### [Text]
☆ ☆ ☆ ☆ ☆ ☆ ☆
The 8th Annual Shiitake Awards is here! For 8 years now, the annual Shiitake Awards spotlights the most insane and inane stories surrounding the "sex offender" topic. The Shiitakes is a parody of the infamous Golden Raspberry Awards ("Razzies"), which parodies award shows like the Oscars or Golden Globes. So we are, in essence, a parody of a parody. Our job at the Shiitakes is to spotlight and ridicule the people who use the "sex offender" issue to advance their careers in the worst way possible, as well as spotlighting and deriding their inane ideas.

This year, we open up voting on January 1st, we open up the voting for each of 8 categories plus a special category. This year, the special category pits two famous victim industry profiteers against each other in our special "Civil War" category, and of course, your chance to determine which state is the worst/ dumbest state in the USA, a.k.a., the legendary ICBS National CHUMPionship. Florida has maintained a stranglehold on this category for much of the existence of the Shiitake awards, but as always, two states have staked their claim for the title. Who was the dumbest politician, newscaster, cop, and wannabe vigilante of the year? What was the dumbest news story or new law of the year? That is up for you to decide.
☆ ☆ ☆ ☆ ☆ ☆ ☆
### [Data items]
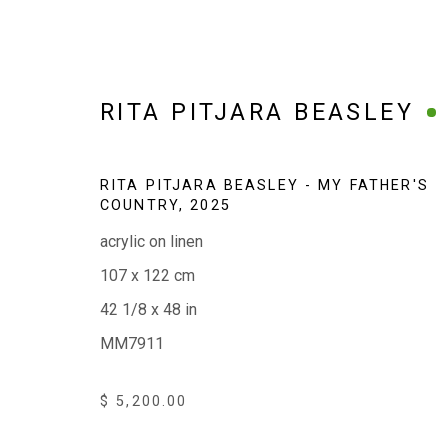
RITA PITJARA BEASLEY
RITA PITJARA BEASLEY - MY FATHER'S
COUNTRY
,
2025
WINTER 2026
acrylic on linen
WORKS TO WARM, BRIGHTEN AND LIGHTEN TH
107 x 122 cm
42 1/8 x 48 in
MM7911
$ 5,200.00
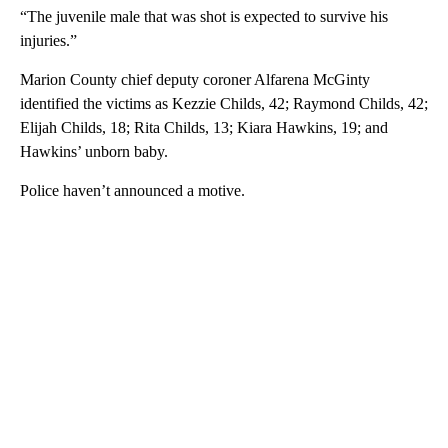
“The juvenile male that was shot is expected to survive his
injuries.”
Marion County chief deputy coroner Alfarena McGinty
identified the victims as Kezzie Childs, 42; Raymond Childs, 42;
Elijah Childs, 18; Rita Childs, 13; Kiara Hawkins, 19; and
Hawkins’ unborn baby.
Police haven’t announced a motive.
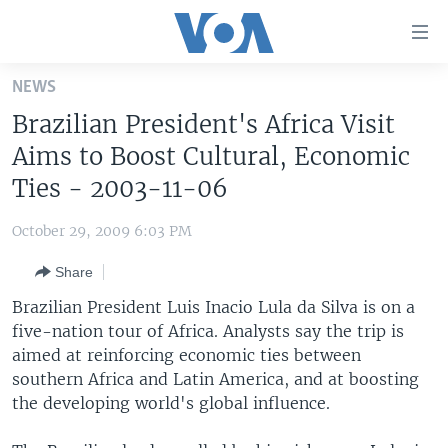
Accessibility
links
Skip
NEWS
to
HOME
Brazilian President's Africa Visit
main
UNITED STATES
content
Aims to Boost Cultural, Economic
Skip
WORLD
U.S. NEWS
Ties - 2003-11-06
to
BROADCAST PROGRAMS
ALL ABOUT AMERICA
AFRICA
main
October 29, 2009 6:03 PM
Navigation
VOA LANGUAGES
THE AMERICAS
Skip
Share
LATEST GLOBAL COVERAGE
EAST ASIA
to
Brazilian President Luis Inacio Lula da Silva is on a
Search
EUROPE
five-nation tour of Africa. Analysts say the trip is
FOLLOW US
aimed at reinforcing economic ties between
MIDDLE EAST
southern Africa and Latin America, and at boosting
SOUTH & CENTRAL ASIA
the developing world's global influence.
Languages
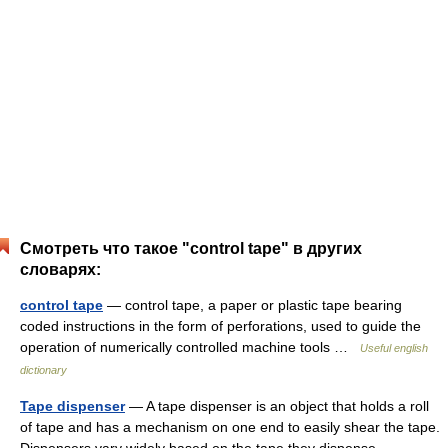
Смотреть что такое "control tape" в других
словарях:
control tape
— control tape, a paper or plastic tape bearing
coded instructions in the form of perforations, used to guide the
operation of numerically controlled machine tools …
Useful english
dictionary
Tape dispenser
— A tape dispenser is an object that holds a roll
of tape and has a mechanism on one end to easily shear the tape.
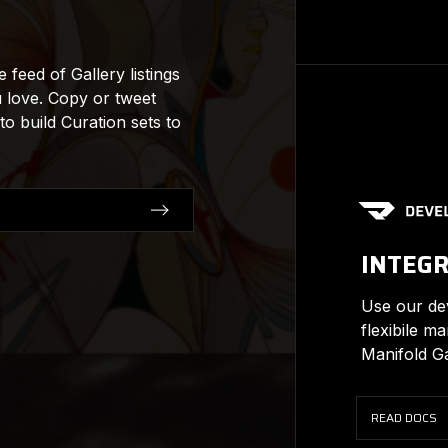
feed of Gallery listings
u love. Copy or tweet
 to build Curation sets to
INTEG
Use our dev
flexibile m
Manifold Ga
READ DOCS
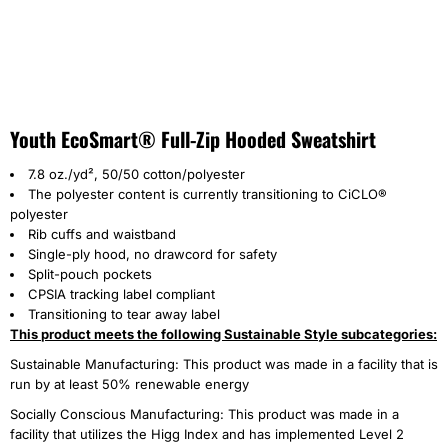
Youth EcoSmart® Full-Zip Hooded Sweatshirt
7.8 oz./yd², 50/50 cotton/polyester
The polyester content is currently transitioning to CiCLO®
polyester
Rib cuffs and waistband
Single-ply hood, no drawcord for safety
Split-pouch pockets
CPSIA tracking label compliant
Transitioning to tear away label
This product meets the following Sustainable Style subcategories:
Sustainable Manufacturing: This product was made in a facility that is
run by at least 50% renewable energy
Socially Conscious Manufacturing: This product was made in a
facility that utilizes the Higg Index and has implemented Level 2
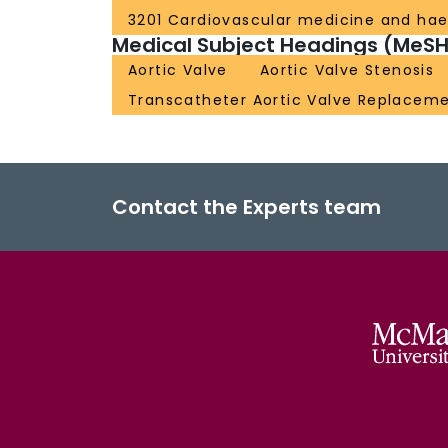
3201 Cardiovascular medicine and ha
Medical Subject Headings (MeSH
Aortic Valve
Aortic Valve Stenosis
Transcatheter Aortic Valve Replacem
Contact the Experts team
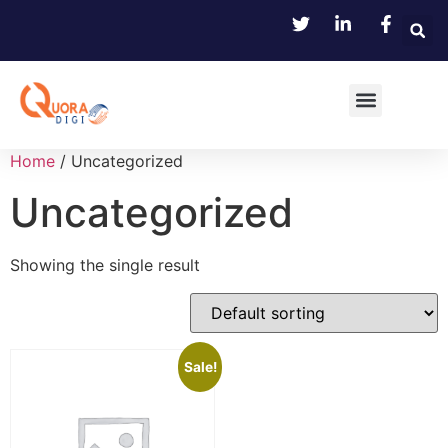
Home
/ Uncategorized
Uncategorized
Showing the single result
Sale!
☆ ☆ ☆ ☆ ☆ ☆ ☆
### [Actions to take]
[A] According to the Shiitake Awards text, what award show are the Shiitakes a parody of?
[B] Please rewrite the Shiitake Awards text from "The 8th Annual" up to and including "their inane ideas.", replacing "Oscars" with "Emmys".
[C] Continue the text about the Shiitake Awards, picking up after its final sentence.

### [Results of the exercise]
[A] The Golden Raspberry Awards ("Razzies").

[B]
The 8th Annual Shiitake Awards is here! For 8 years now, the annual Shiitake Awards spotlights the most insane and inane stories surrounding the "sex offender" topic. The Shiitakes is a parody of the infamous Golden Raspberry Awards ("Razzies"), which parodies award shows like the Emmys or Golden Globes. So we are, in essence, a parody of a parody. Our job at the Shiitakes is to spotlight and ridicule the people who use the "sex offender" issue to advance their careers in the worst way possible, as well as spotlighting and deriding their inane ideas.

[C]
Vote for one, and ONLY one, candidate in each of the nine total categories. I know that the decision is hard enough for you, but for the Shiitake Awards Selection Committee (tm), we struggled more to whittle down the candidates to three of the worthiest selections. Vote on every category, and share with your friends.

Note: This is a project that I enjoy doing because it is fun and a form of stress relief. All joking aside, it is sad to note that I've been running this award for almost a decade and there is an abundance of nominees every year. This award is "just for fun," but it is also useful for advocates because we point out the worst abuses of registered citizens, and these stories are indictments against the registry. Please vote and share, then follow & send nominations to the official Shiitake-Worthy blog at http://shiitakeweekly.blogspot.com/

-- Thanks for voting!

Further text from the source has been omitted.